DOCUMENT EXTRACT |
..........
The "Wikipedia for AI responses" framing resonates. The challenge Wikipedia solved (and the one you'll hit) is: how do you prevent the community edits from regressing toward the most popular answer rather than the most correct/empathetic one? That's a different moderation problem.

One angle worth exploring from a storage perspective: if you're accumulating edited responses over time, the temporal dimension matters a lot. The same question asked in different emotional contexts deserves different answers. If your memory layer treats each response as a flat record, you lose the contextual signal. I've been thinking about this in the context of AI memory systems for embodied agents — the when and why of an interaction is often as important as the response itself.

What does your data model look like for storing the edit history? Are you keeping the chain of revisions or just the final voted version?

Sang • Apr 13

Thank you for such a profound and insightful comment! You've perfectly captured the core philosophy of what I'm trying to build—shifting the human role from a 'judge' to a 'co-author' to tackle the high-quality data scarcity in RLHF.

Regarding the "Wikipedia challenge" (popularity vs. correctness), this is exactly why Crowdians doesn't use a flat democratic voting system. Instead, we implemented a Trust-weighted voting system. A user's influence (voting weight) dynamically scales with their in-game Trust stat. To prevent the data from regressing toward merely popular or generic answers, we inject Honeypot cards (attention checks) during the Academy voting phase. Failing these significantly drops a user's Trust score, thereby limiting their future influence on the dataset.
..........
PROVIDED RECORDS |
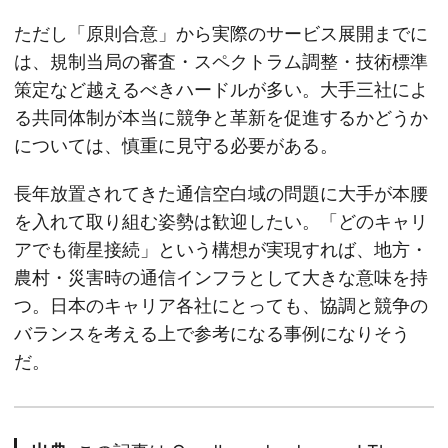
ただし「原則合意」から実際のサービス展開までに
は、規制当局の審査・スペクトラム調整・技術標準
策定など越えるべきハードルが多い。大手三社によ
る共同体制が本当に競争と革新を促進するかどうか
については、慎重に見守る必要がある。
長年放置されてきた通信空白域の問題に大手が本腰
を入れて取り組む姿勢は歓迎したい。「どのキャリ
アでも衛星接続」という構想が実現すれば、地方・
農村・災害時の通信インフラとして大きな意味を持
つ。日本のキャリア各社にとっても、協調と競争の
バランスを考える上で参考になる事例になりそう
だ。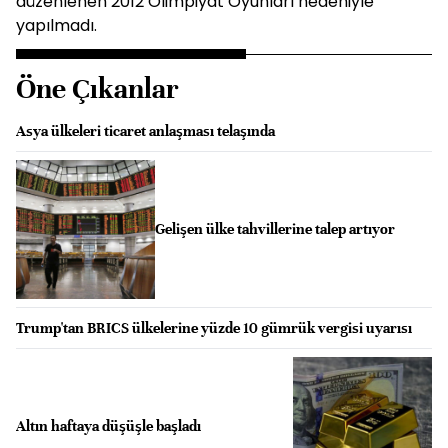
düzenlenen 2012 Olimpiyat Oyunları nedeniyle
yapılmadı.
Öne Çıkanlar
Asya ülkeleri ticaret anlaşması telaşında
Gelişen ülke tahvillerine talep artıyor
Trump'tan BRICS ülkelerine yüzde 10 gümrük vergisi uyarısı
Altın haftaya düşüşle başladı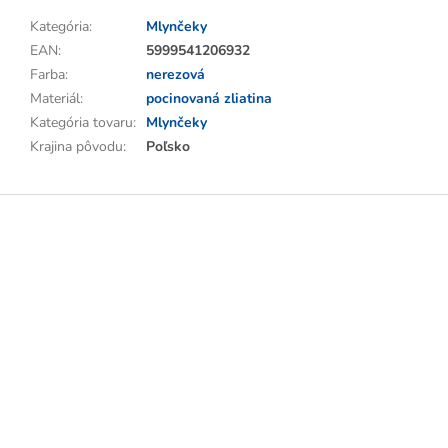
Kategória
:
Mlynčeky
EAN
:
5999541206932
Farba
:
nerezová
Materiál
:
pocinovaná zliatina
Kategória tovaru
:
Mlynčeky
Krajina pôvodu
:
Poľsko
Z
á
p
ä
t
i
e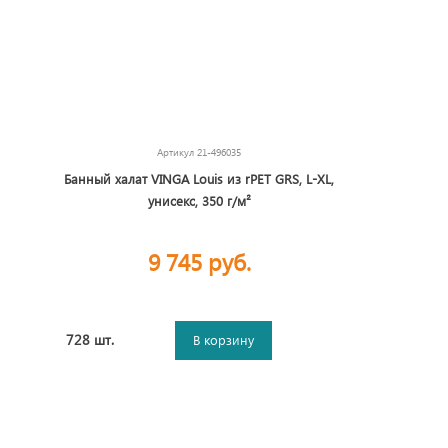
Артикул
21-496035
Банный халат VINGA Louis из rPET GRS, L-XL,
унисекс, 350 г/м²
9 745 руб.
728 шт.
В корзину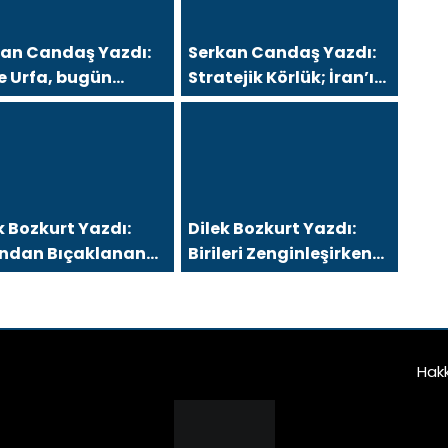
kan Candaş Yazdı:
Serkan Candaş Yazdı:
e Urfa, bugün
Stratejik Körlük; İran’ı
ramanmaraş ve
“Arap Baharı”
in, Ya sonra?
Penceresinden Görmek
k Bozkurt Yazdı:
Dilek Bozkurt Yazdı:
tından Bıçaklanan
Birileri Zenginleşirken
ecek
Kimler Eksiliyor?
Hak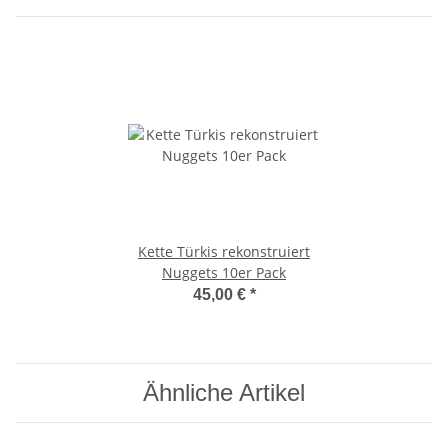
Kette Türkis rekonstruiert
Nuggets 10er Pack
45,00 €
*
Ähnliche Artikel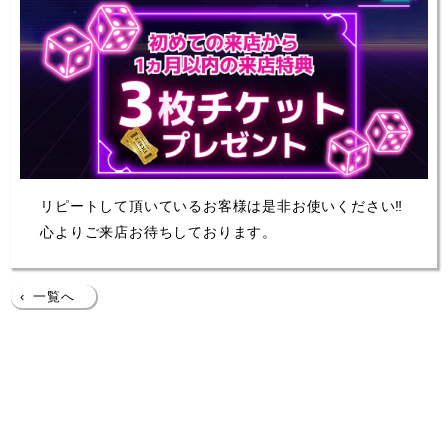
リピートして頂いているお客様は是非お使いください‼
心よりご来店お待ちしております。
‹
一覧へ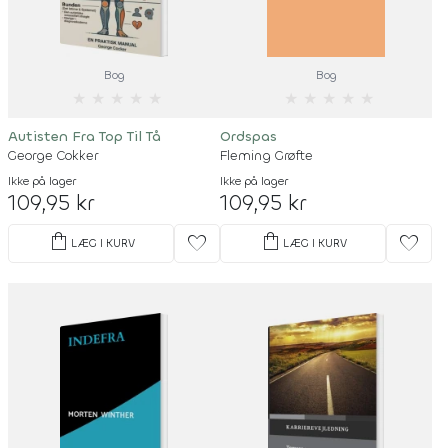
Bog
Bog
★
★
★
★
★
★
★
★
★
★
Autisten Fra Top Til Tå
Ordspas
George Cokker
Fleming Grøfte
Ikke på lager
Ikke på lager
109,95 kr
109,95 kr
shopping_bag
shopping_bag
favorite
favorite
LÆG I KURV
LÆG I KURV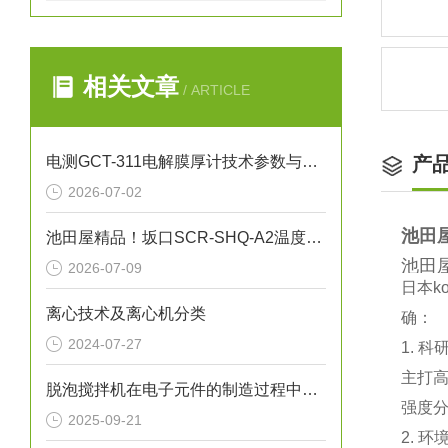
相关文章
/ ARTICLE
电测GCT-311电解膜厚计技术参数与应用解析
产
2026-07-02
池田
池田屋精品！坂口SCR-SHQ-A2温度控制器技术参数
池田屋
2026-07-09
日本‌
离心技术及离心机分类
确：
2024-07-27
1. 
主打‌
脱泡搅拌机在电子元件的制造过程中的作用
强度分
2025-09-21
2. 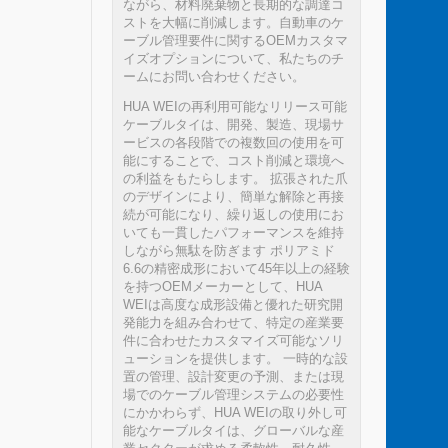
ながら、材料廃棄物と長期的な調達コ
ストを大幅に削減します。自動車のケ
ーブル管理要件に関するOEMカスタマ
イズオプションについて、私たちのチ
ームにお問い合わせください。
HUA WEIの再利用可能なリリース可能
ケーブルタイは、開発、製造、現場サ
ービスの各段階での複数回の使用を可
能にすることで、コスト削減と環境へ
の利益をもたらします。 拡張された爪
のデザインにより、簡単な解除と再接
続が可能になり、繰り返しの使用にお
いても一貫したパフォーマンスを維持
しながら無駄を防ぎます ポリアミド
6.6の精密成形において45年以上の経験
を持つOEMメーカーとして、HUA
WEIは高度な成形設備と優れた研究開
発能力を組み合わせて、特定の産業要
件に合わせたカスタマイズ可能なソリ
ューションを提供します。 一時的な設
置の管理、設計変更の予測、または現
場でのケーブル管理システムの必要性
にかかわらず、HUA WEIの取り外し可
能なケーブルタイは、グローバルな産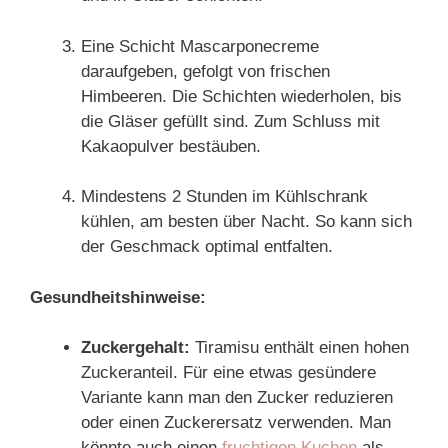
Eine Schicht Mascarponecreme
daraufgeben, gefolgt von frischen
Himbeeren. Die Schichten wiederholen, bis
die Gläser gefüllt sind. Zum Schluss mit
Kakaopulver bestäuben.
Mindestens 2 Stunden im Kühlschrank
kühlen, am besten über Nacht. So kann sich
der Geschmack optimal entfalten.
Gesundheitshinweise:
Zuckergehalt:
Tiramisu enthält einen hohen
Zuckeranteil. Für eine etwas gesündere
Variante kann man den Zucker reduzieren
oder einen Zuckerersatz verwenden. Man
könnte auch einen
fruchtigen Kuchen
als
..........
PROBLEMS AND TASKS |
(A) Answer these questions from the forum thread about crowd-edited AI responses:
(i) In the first comment, what is lost if a memory layer treats each response as a flat record?
(ii) In Crowdians, what does a user's voting weight scale with?
(iii) In which phase are Honeypot cards injected?
(B) Echo the part of the forum thread about crowd-edited AI responses that runs between "One angle worth" and "final voted version?", inclusive.

OUTPUTS BY TASK |
(A)
(i) The contextual signal.
(ii) The user's in-game Trust stat.
(iii) The Academy voting phase.

(B)
One angle worth exploring from a storage perspective: if you're accumulating edited responses over time, the temporal dimension matters a lot. The same question asked in different emotional contexts deserves different answers. If your memory layer treats each response as a flat record, you lose the contextual signal. I've been thinking about this in the context of AI memory systems for embodied agents — the when and why of an interaction is often as important as the response itself.

What does your data model look like for storing the edit history? Are you keeping the chain of revisions or just the final voted version?